_RECORD EXCERPTS_.
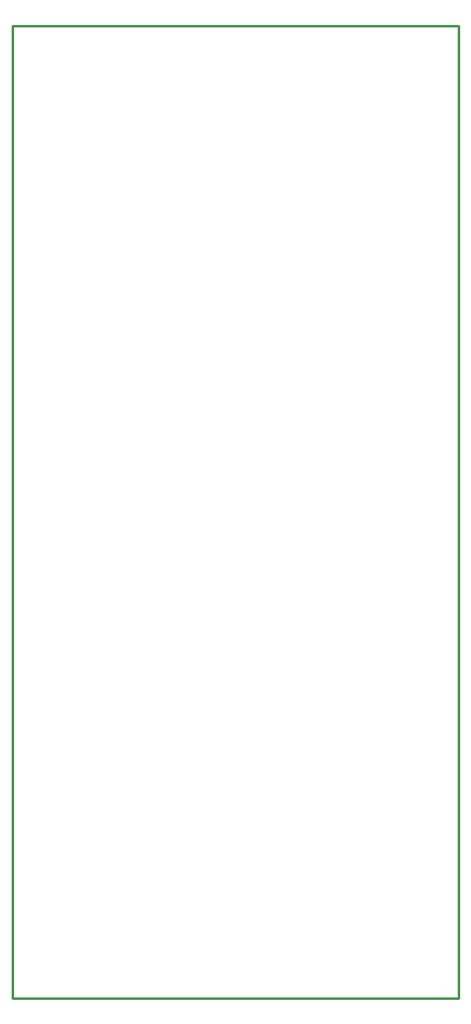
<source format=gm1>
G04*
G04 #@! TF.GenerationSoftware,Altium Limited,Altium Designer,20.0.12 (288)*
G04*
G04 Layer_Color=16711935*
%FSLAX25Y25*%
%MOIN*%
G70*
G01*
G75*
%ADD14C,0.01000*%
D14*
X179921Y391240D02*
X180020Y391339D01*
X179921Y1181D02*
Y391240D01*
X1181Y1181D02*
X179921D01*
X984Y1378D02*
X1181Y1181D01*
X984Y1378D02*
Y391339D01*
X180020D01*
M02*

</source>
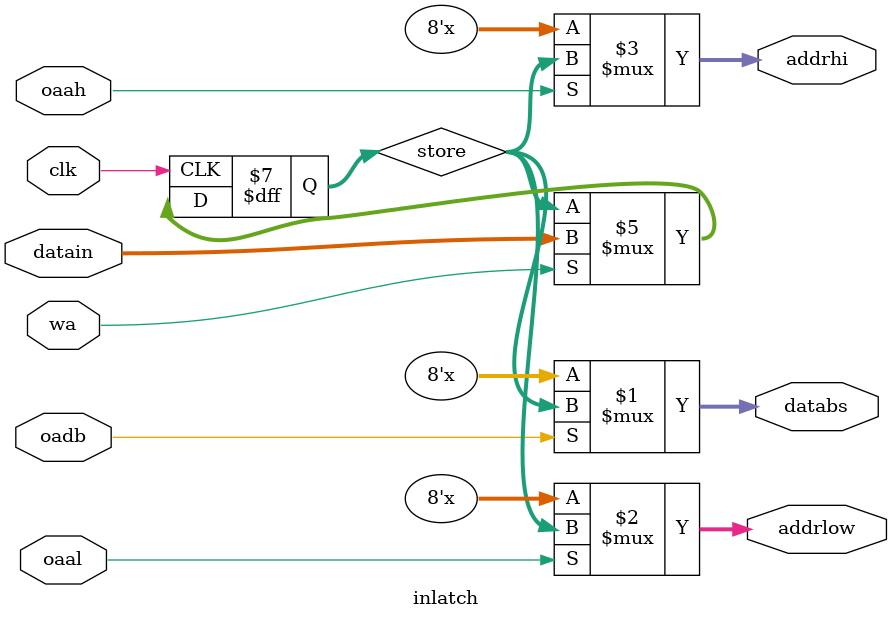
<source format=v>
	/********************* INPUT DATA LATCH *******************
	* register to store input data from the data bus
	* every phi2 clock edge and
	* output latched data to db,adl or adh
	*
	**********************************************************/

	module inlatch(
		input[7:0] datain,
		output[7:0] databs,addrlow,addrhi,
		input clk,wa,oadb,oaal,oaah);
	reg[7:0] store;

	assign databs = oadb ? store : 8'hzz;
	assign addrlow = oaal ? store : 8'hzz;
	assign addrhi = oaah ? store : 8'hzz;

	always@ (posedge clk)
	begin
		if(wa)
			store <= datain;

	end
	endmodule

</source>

_WHAT IS NEEDED_.
Each line of the listing that includes the word "oaal" should be copied out.

_EXPECTED ANSWER_.
		input clk,wa,oadb,oaal,oaah);
	assign addrlow = oaal ? store : 8'hzz;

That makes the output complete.